**BRIEF**
Quote the whole listing exactly. Leave the pictures out of your copy.

=== Begin Enclosure ===

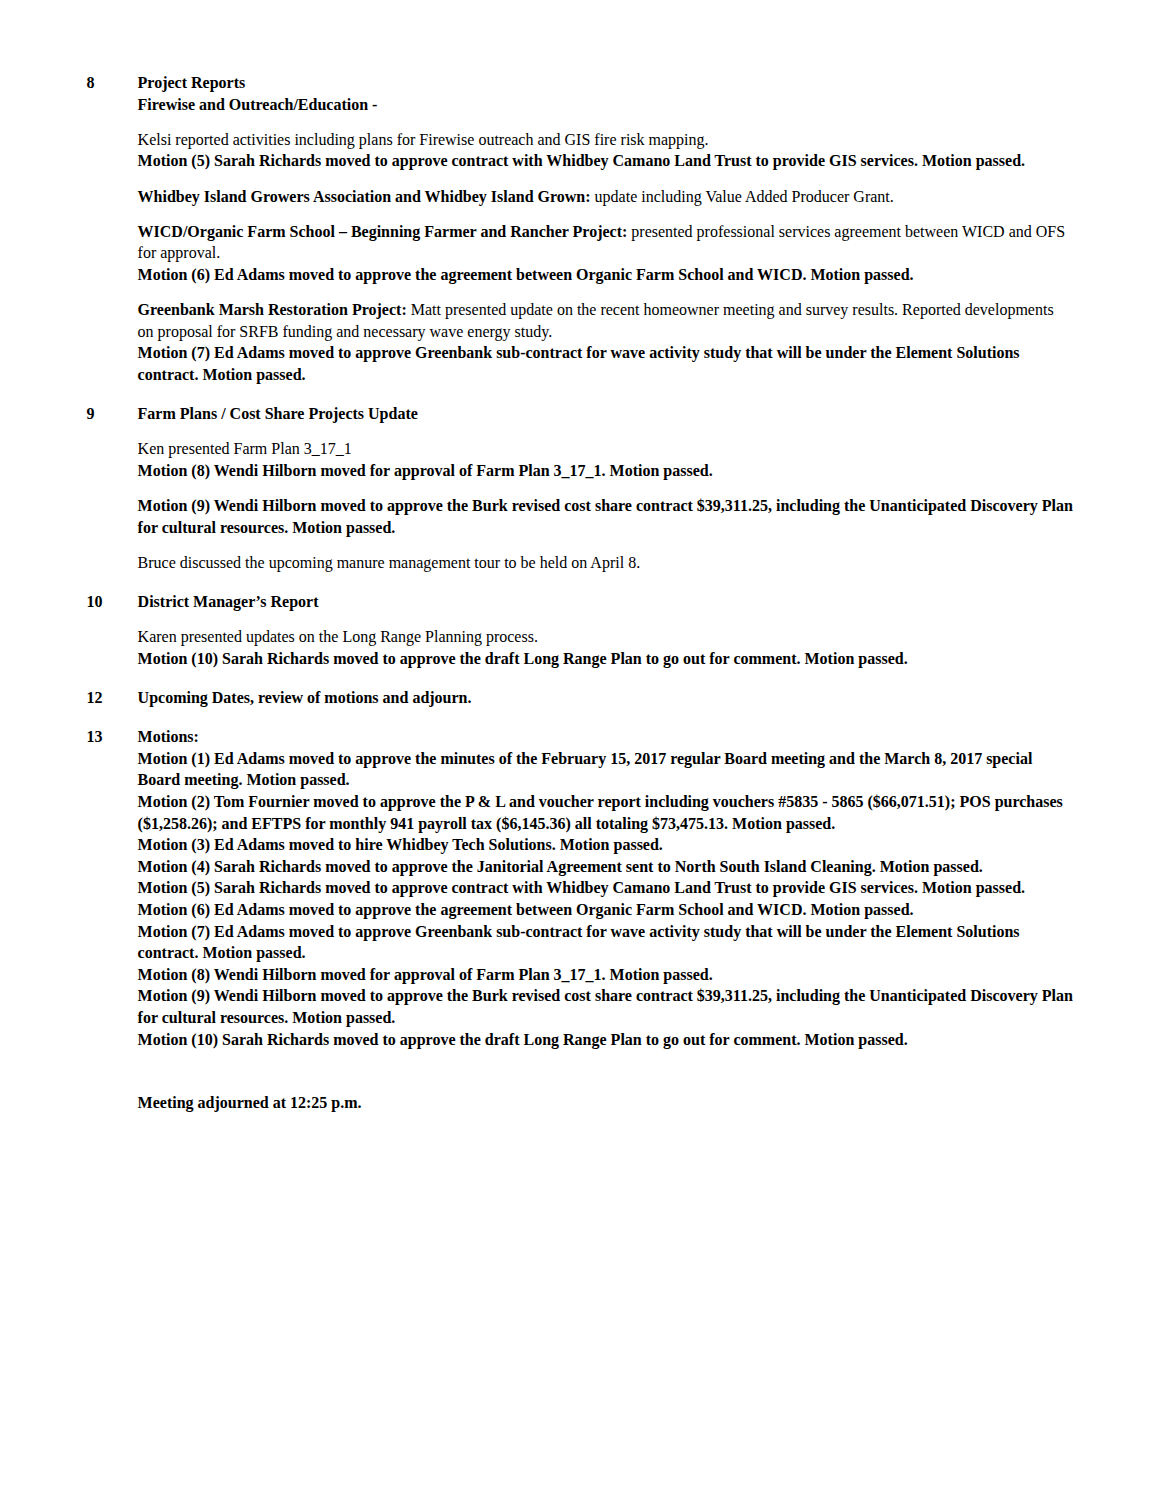8
Project Reports
Firewise and Outreach/Education -
Kelsi reported activities including plans for Firewise outreach and GIS fire risk mapping.
Motion (5) Sarah Richards moved to approve contract with Whidbey Camano Land Trust to provide GIS services. Motion passed.
Whidbey Island Growers Association and Whidbey Island Grown: update including Value Added Producer Grant.
WICD/Organic Farm School – Beginning Farmer and Rancher Project: presented professional services agreement between WICD and OFS for approval.
Motion (6) Ed Adams moved to approve the agreement between Organic Farm School and WICD. Motion passed.
Greenbank Marsh Restoration Project: Matt presented update on the recent homeowner meeting and survey results. Reported developments on proposal for SRFB funding and necessary wave energy study.
Motion (7) Ed Adams moved to approve Greenbank sub-contract for wave activity study that will be under the Element Solutions contract. Motion passed.
9
Farm Plans / Cost Share Projects Update
Ken presented Farm Plan 3_17_1
Motion (8) Wendi Hilborn moved for approval of Farm Plan 3_17_1. Motion passed.
Motion (9) Wendi Hilborn moved to approve the Burk revised cost share contract $39,311.25, including the Unanticipated Discovery Plan for cultural resources. Motion passed.
Bruce discussed the upcoming manure management tour to be held on April 8.
10
District Manager’s Report
Karen presented updates on the Long Range Planning process.
Motion (10) Sarah Richards moved to approve the draft Long Range Plan to go out for comment. Motion passed.
12
Upcoming Dates, review of motions and adjourn.
13
Motions:
Motion (1) Ed Adams moved to approve the minutes of the February 15, 2017 regular Board meeting and the March 8, 2017 special Board meeting. Motion passed.
Motion (2) Tom Fournier moved to approve the P & L and voucher report including vouchers #5835 - 5865 ($66,071.51); POS purchases ($1,258.26); and EFTPS for monthly 941 payroll tax ($6,145.36) all totaling $73,475.13. Motion passed.
Motion (3) Ed Adams moved to hire Whidbey Tech Solutions. Motion passed.
Motion (4) Sarah Richards moved to approve the Janitorial Agreement sent to North South Island Cleaning. Motion passed.
Motion (5) Sarah Richards moved to approve contract with Whidbey Camano Land Trust to provide GIS services. Motion passed.
Motion (6) Ed Adams moved to approve the agreement between Organic Farm School and WICD. Motion passed.
Motion (7) Ed Adams moved to approve Greenbank sub-contract for wave activity study that will be under the Element Solutions contract. Motion passed.
Motion (8) Wendi Hilborn moved for approval of Farm Plan 3_17_1. Motion passed.
Motion (9) Wendi Hilborn moved to approve the Burk revised cost share contract $39,311.25, including the Unanticipated Discovery Plan for cultural resources. Motion passed.
Motion (10) Sarah Richards moved to approve the draft Long Range Plan to go out for comment. Motion passed.
Meeting adjourned at 12:25 p.m.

=== End Enclosure ===

**ANSWER FOR THIS EXERCISE**
8
Project Reports
Firewise and Outreach/Education -
Kelsi reported activities including plans for Firewise outreach and GIS fire risk mapping.
Motion (5) Sarah Richards moved to approve contract with Whidbey Camano Land Trust to provide GIS services. Motion passed.
Whidbey Island Growers Association and Whidbey Island Grown: update including Value Added Producer Grant.
WICD/Organic Farm School – Beginning Farmer and Rancher Project: presented professional services agreement between WICD and OFS for approval.
Motion (6) Ed Adams moved to approve the agreement between Organic Farm School and WICD. Motion passed.
Greenbank Marsh Restoration Project: Matt presented update on the recent homeowner meeting and survey results. Reported developments on proposal for SRFB funding and necessary wave energy study.
Motion (7) Ed Adams moved to approve Greenbank sub-contract for wave activity study that will be under the Element Solutions contract. Motion passed.
9
Farm Plans / Cost Share Projects Update
Ken presented Farm Plan 3_17_1
Motion (8) Wendi Hilborn moved for approval of Farm Plan 3_17_1. Motion passed.
Motion (9) Wendi Hilborn moved to approve the Burk revised cost share contract $39,311.25, including the Unanticipated Discovery Plan for cultural resources. Motion passed.
Bruce discussed the upcoming manure management tour to be held on April 8.
10
District Manager’s Report
Karen presented updates on the Long Range Planning process.
Motion (10) Sarah Richards moved to approve the draft Long Range Plan to go out for comment. Motion passed.
12
Upcoming Dates, review of motions and adjourn.
13
Motions:
Motion (1) Ed Adams moved to approve the minutes of the February 15, 2017 regular Board meeting and the March 8, 2017 special Board meeting. Motion passed.
Motion (2) Tom Fournier moved to approve the P & L and voucher report including vouchers #5835 - 5865 ($66,071.51); POS purchases ($1,258.26); and EFTPS for monthly 941 payroll tax ($6,145.36) all totaling $73,475.13. Motion passed.
Motion (3) Ed Adams moved to hire Whidbey Tech Solutions. Motion passed.
Motion (4) Sarah Richards moved to approve the Janitorial Agreement sent to North South Island Cleaning. Motion passed.
Motion (5) Sarah Richards moved to approve contract with Whidbey Camano Land Trust to provide GIS services. Motion passed.
Motion (6) Ed Adams moved to approve the agreement between Organic Farm School and WICD. Motion passed.
Motion (7) Ed Adams moved to approve Greenbank sub-contract for wave activity study that will be under the Element Solutions contract. Motion passed.
Motion (8) Wendi Hilborn moved for approval of Farm Plan 3_17_1. Motion passed.
Motion (9) Wendi Hilborn moved to approve the Burk revised cost share contract $39,311.25, including the Unanticipated Discovery Plan for cultural resources. Motion passed.
Motion (10) Sarah Richards moved to approve the draft Long Range Plan to go out for comment. Motion passed.
Meeting adjourned at 12:25 p.m.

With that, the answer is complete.